データセットから抜き出したデータ

-=-=-

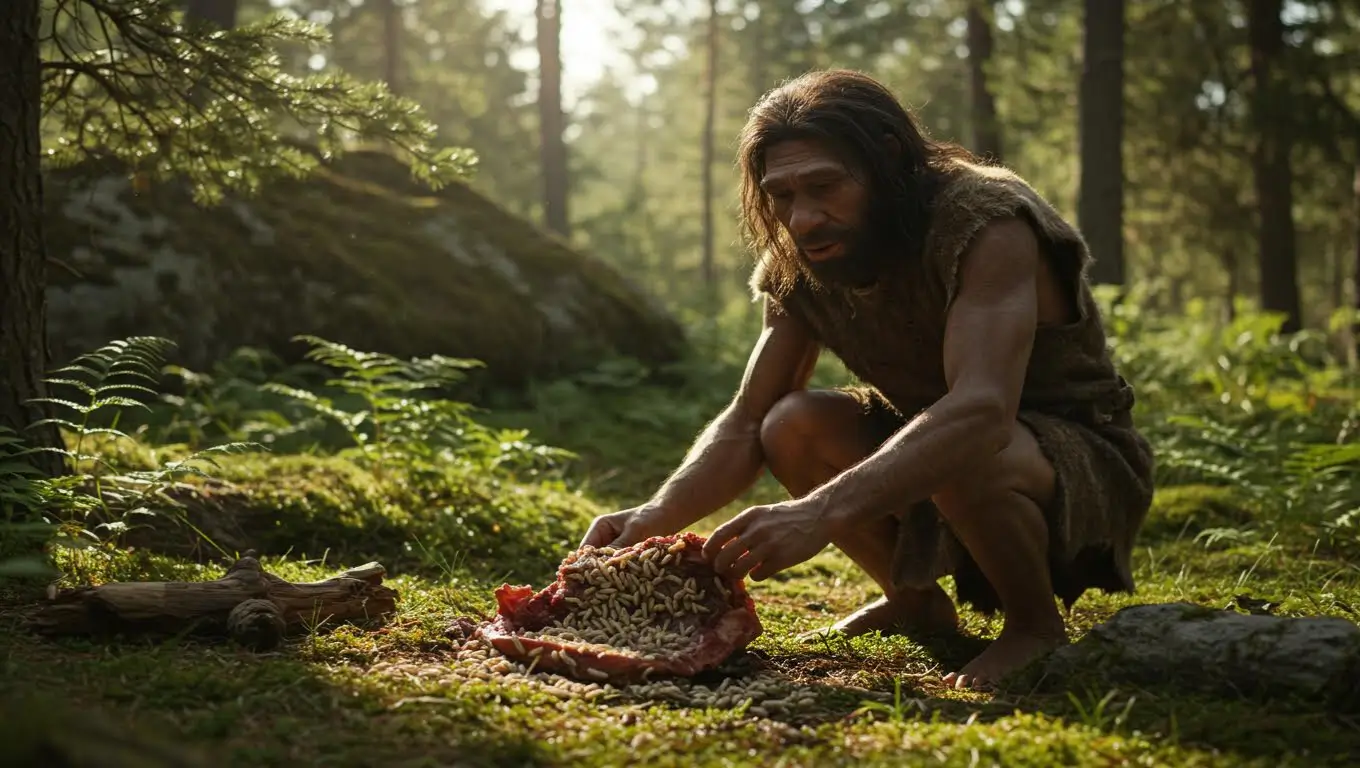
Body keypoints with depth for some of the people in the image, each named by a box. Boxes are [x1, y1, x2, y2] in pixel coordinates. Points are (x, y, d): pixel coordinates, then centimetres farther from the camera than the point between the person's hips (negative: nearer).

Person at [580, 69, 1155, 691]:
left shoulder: (986, 224, -28)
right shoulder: (799, 265, -8)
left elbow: (981, 410, -43)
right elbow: (745, 425, -9)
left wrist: (821, 512, -54)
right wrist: (655, 517, -29)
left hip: (1088, 462, -6)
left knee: (961, 459, -38)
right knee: (795, 427, -17)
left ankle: (1037, 624, -7)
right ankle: (915, 600, 7)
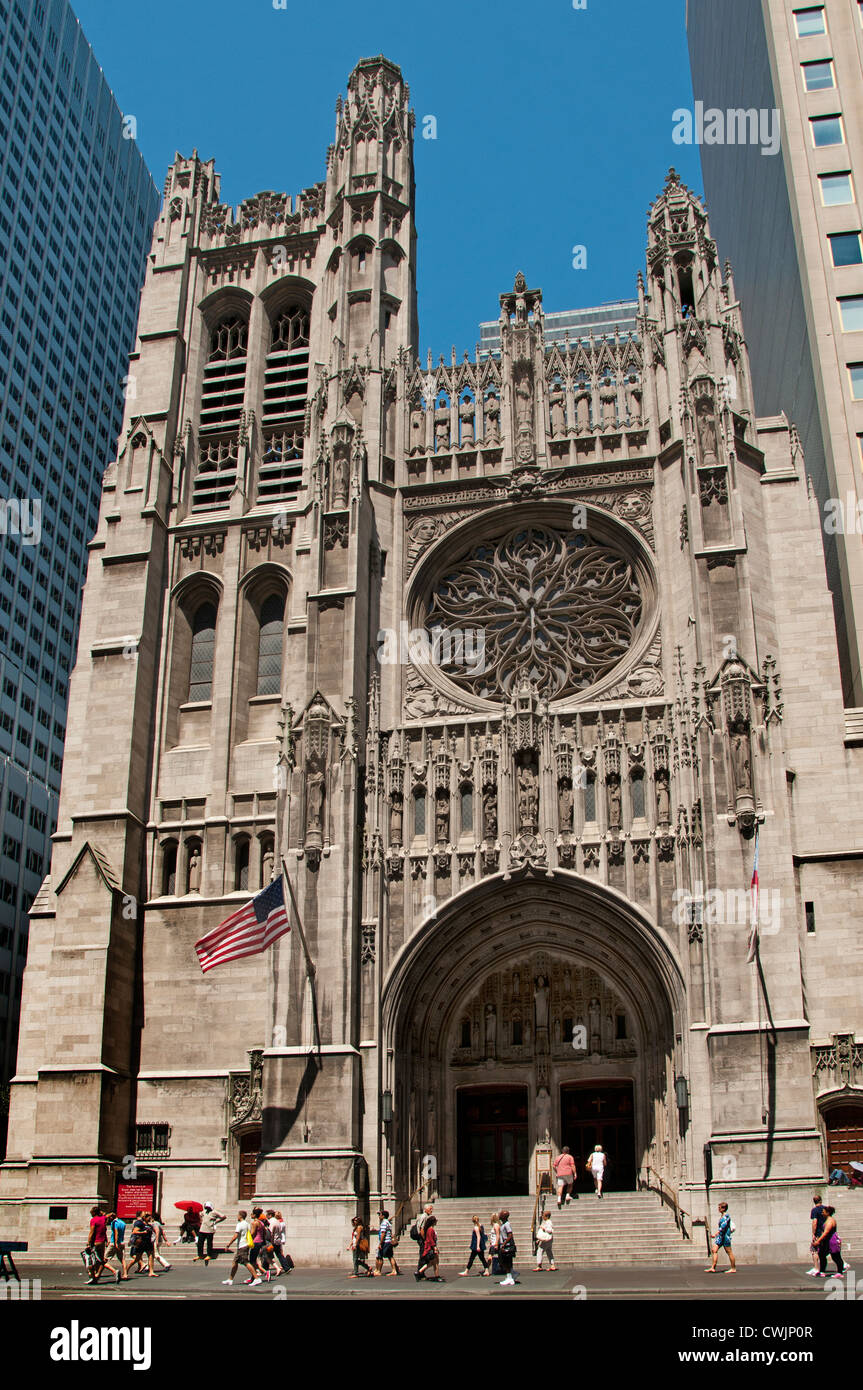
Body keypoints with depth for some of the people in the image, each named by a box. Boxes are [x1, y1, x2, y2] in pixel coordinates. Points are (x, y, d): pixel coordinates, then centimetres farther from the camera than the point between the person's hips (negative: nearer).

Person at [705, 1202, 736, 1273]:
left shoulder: (726, 1216, -10)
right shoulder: (721, 1216, 17)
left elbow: (724, 1224, -23)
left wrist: (718, 1231, -34)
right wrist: (716, 1235, 30)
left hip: (725, 1235, -9)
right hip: (720, 1236, 9)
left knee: (729, 1252, -1)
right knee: (714, 1250, -2)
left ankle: (734, 1269, 9)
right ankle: (713, 1268, -5)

-=-=-

## 課題内容
「left hip: (1088, 462, -6)」を含む行からデータの最後の行までを、説明文も含めて書き写し、キーポイントの座標と奥行きの値それぞれに90を足せ(人物の枠や説明文中の数値は変えない)。画像は答えに入れないこと。

## 解答
left hip: (1178, 552, 84)
left knee: (1051, 549, 52)
right knee: (885, 517, 73)
left ankle: (1127, 714, 83)
right ankle: (1005, 690, 97)
Body keypoints with depth for some of the people in the image, each named by a box. Boxes are [x1, y1, x2, y2] in pixel coordinates. Points are (x, y, d): pixel coordinates, then centimetres farther from the camera than the point between the person's hips (negative: nearer).

Person at [705, 1202, 736, 1273]:
left shoulder: (816, 1306, 80)
right shoulder: (811, 1306, 107)
left elbow: (814, 1314, 67)
left wrist: (808, 1321, 56)
right wrist: (806, 1325, 120)
left hip: (815, 1325, 81)
right hip: (810, 1326, 99)
left knee: (819, 1342, 89)
right knee: (804, 1340, 88)
left ankle: (824, 1359, 99)
right ankle: (803, 1358, 85)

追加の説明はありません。